By BEX Staff for AZBEX
The Arizona Court of Appeals has ruled “prevailing wage” ordinances by the cities of Phoenix and Tucson violated a 1984 statewide voter approved measure barring the practice.
Under prevailing wage rules, employees working on government contracts must be paid at comparable rates to workers in the same field in the same region. Such regulations have been opposed by many construction industry groups, which allege they favor certain groups of workers, are more expensive to taxpayers, are overly burdensome to administer and distort the market.
Tucson and Phoenix both passed prevailing wage ordinances after voters twice approved laws to allow cities to set minimum wages greater than the state or federal minimums.

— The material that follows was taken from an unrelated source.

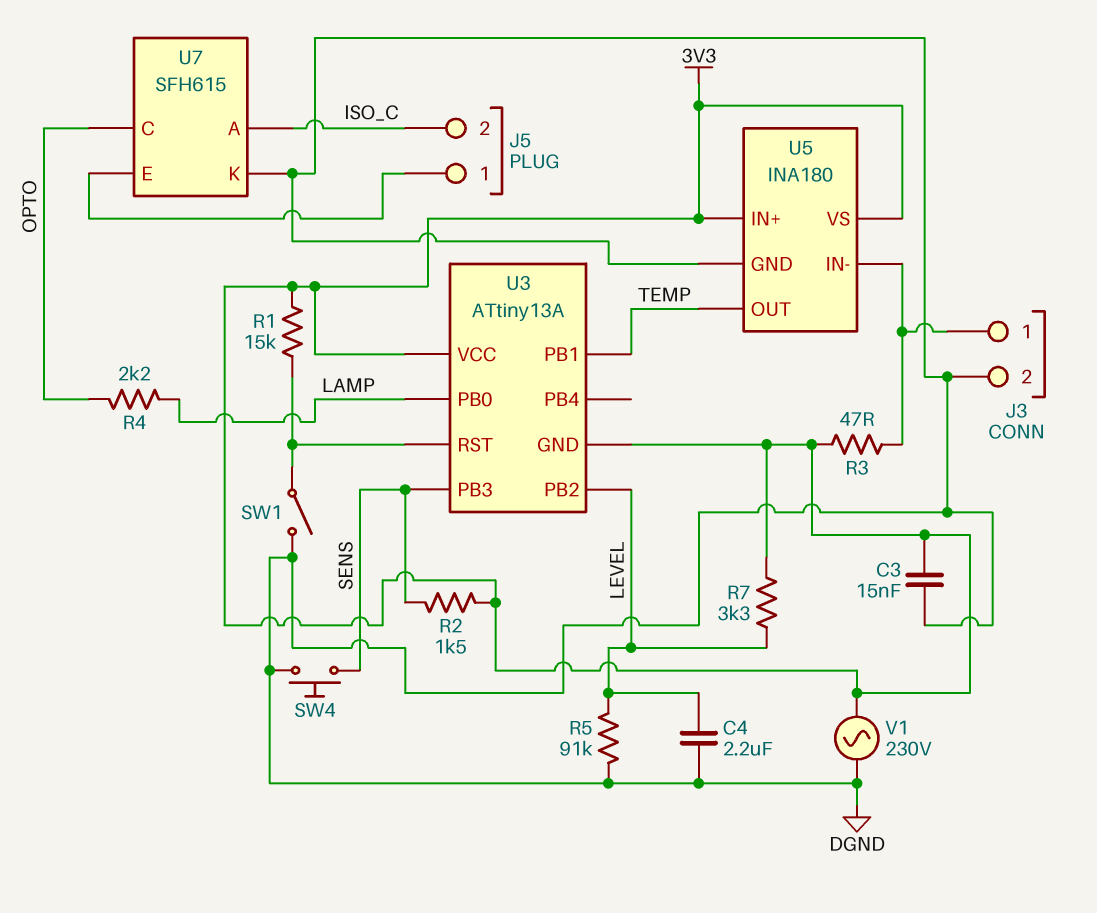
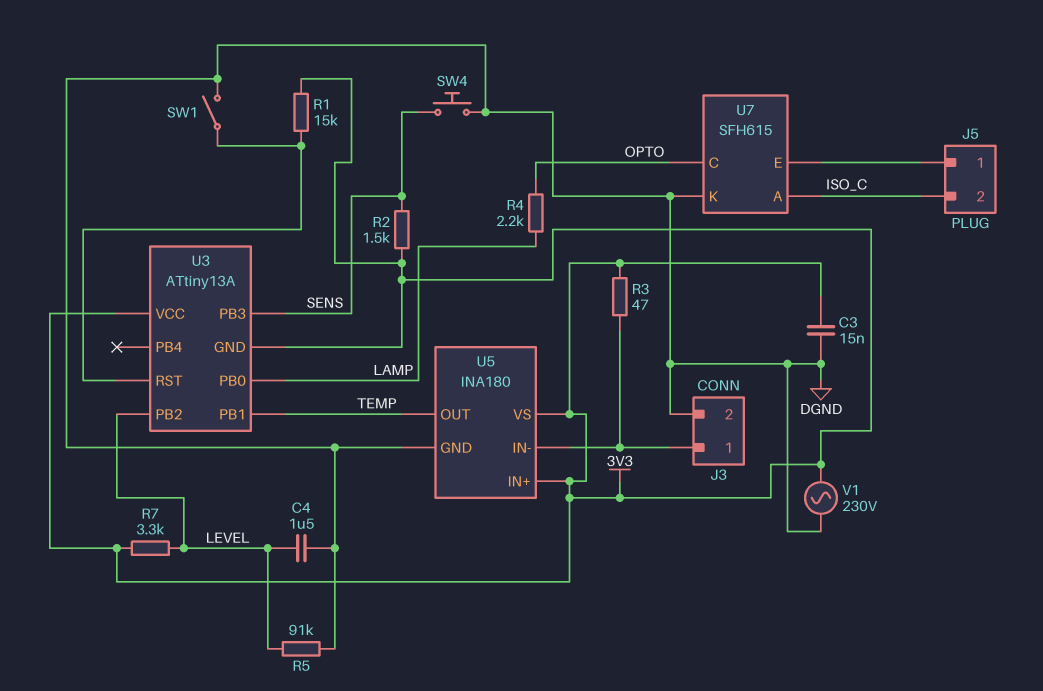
C4: 2.2uF (DGND, LEVEL) -> 1.5uF (DGND, LEVEL)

The cities argued the minimum wage law provided authority to require prevailing wages as well.
In 2023, Arizona Attorney General Kris Mayes issued an opinion supporting the minimum wage/prevailing wage argument, and Tucson and Phoenix passed ordinances requiring prevailing wage agreements for contracts of $2M or more in 2024.
Three civic interest and contractor-related groups filed a lawsuit that argued the minimum wage laws did not supersede the 1984 prohibition, stressing a fundamental difference between “minimum wage” and “prevailing wage.” A Maricopa County Superior Court ruling in 2024 struck down the ordinances. That ruling was appealed.

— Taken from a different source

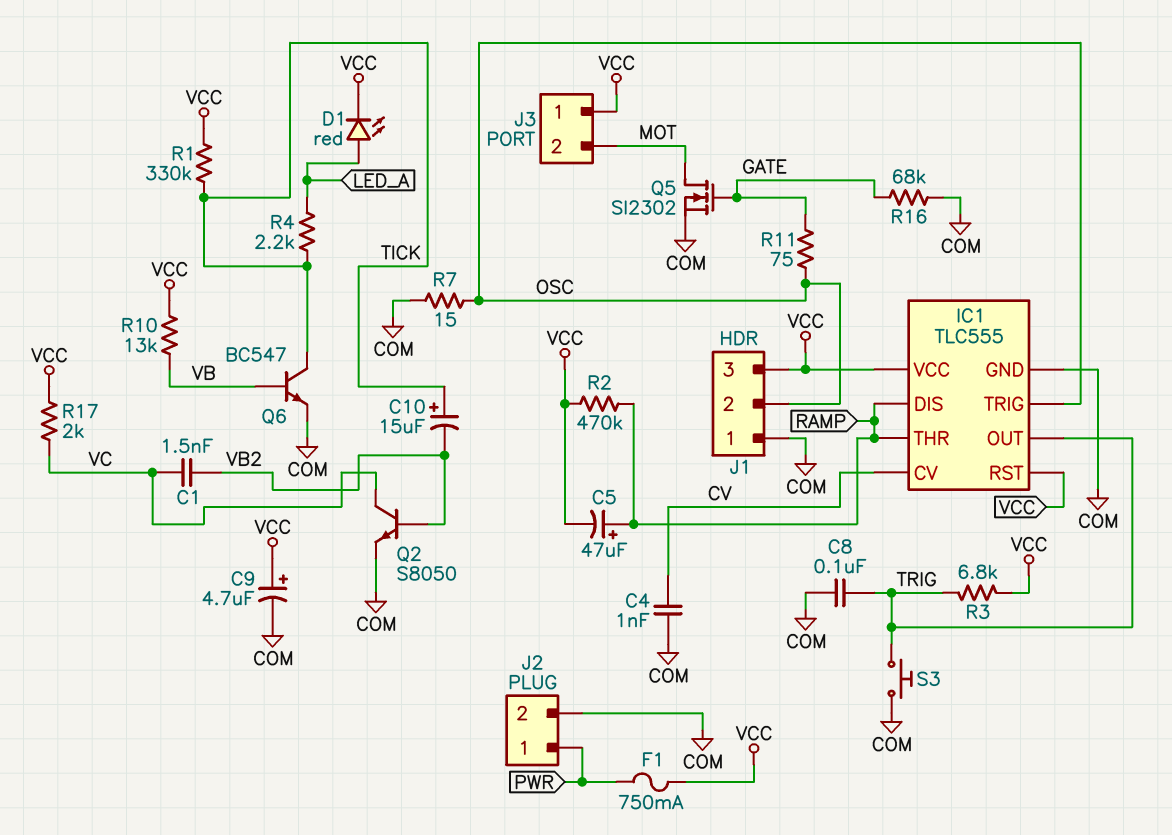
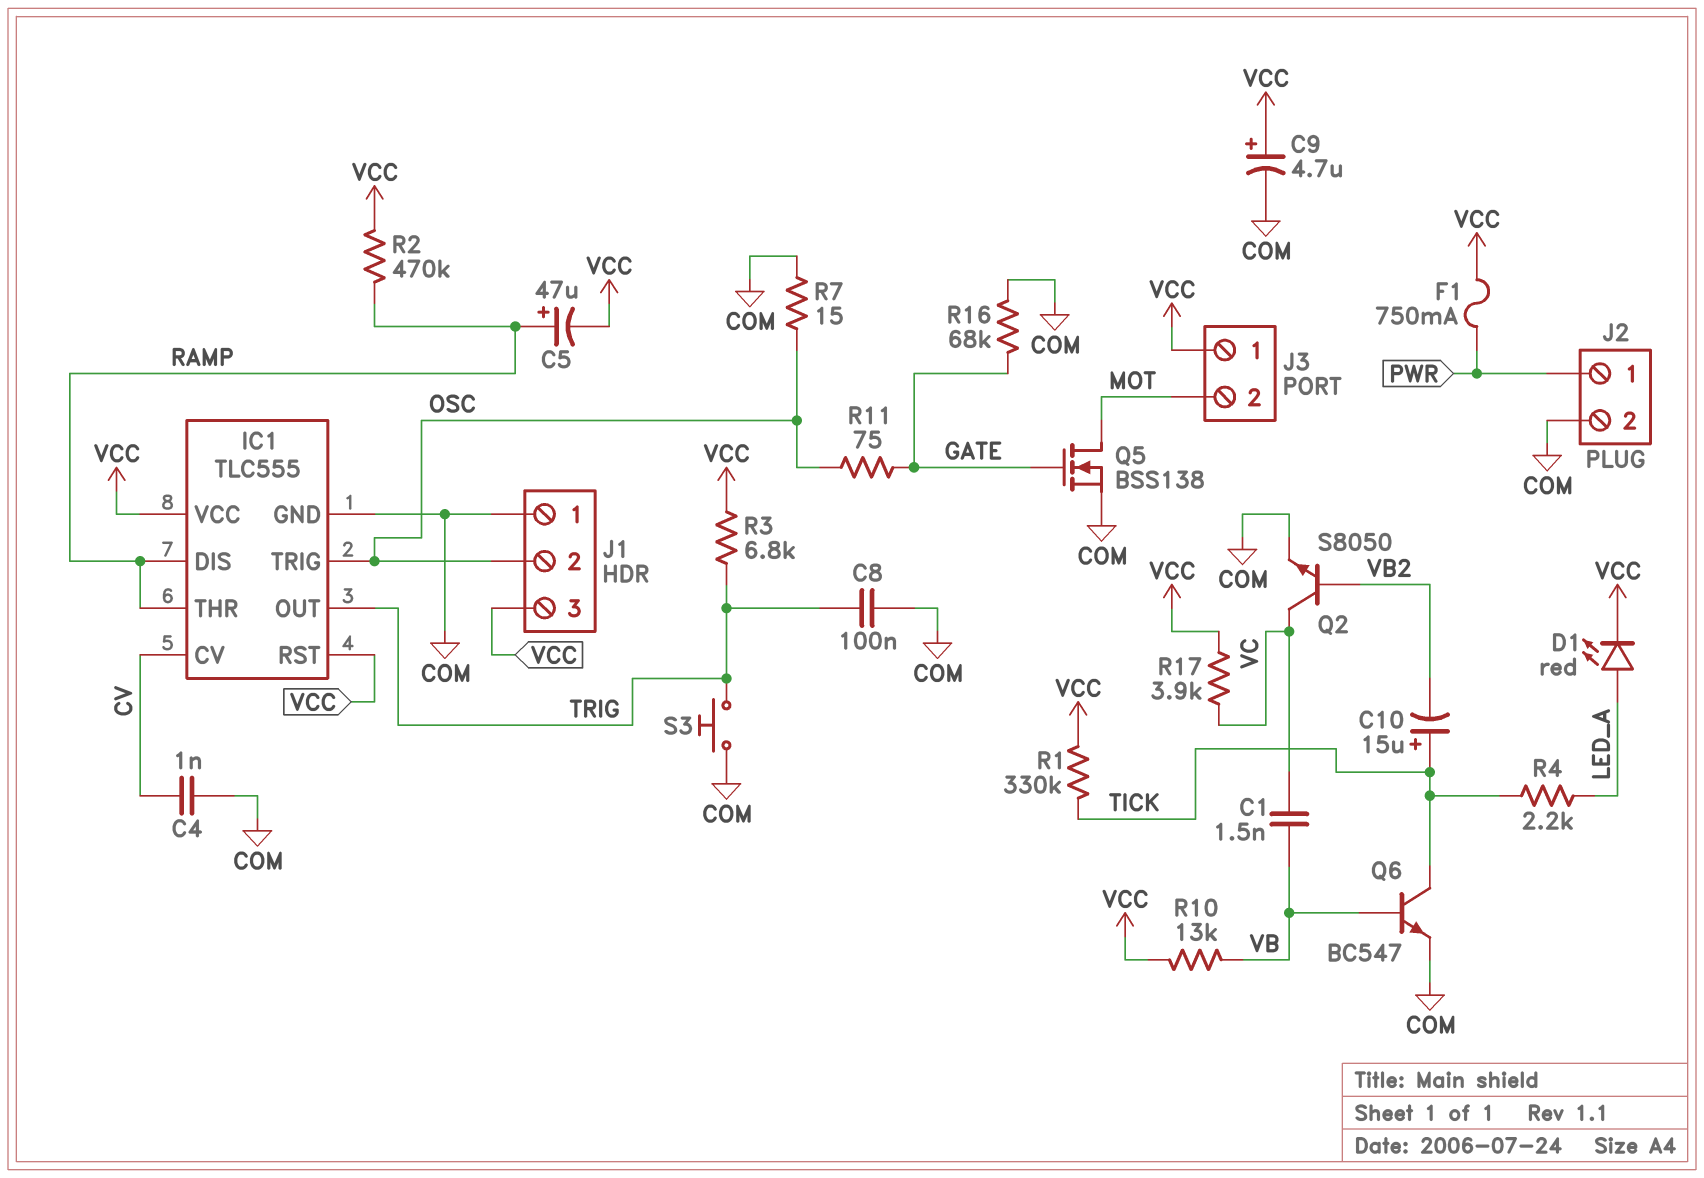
C1: 1.5nF (VB2, VC) -> 1.5nF (VB, VC)
Q5: NMOS SI2302 (G GATE, D MOT, S COM) -> NMOS BSS138 (G GATE, D MOT, S COM)
R17: 2k (VC, VCC) -> 3.9k (VC, VCC)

The arguments presented to the Appeals Court became highly nuanced. Both sides even offered a different definition of “wage.”

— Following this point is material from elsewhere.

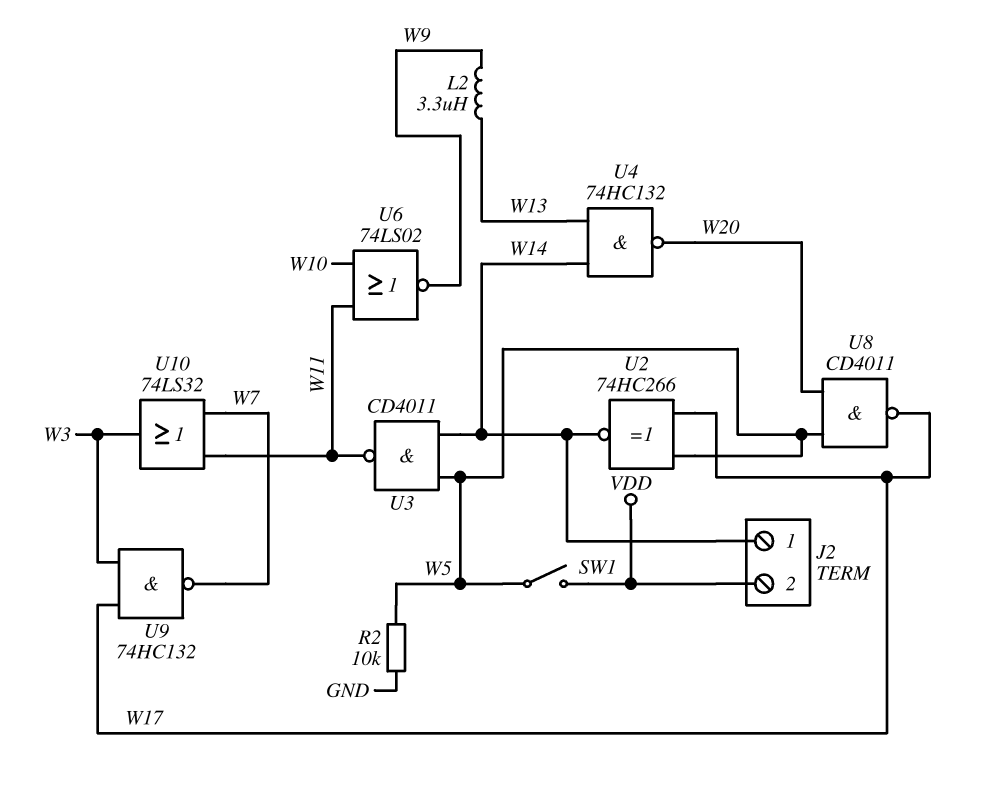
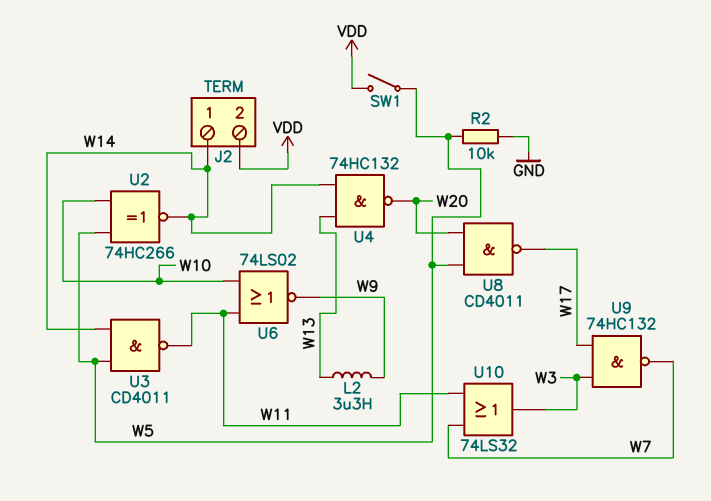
U2: XNOR 74HC266 (in W5, in W17, out W14) -> XNOR 74HC266 (in W5, in W10, out W14)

The Court, however, chose to focus on what the minimum wage authorizing laws specifically do and do not address. Using that criteria, the three-judge panel found nothing in the 2006 or 2016 laws specifically addressed or countered the 1984 prohibition.
Appellate Court Judge Michael Catlett said the minimum wage laws were intended to make sure “all working Arizonans deserve to be paid a minimum wage that is sufficient to give them a fighting chance to provide for their families.” He also said enabling local governments to set their own minimums to address local conditions serves that goal.
He went on to say, however, “…allowing local government to contractually require prevailing wages for certain employees performing certain work on certain projects does not.” He wrote prevailing wages only benefit “a subset of the city’s citizens when they perform certain work on a subset of projects.”
Local officials have said they are reviewing the ruling and have not yet indicated if they plan to advance the matter to the Arizona Supreme Court for review.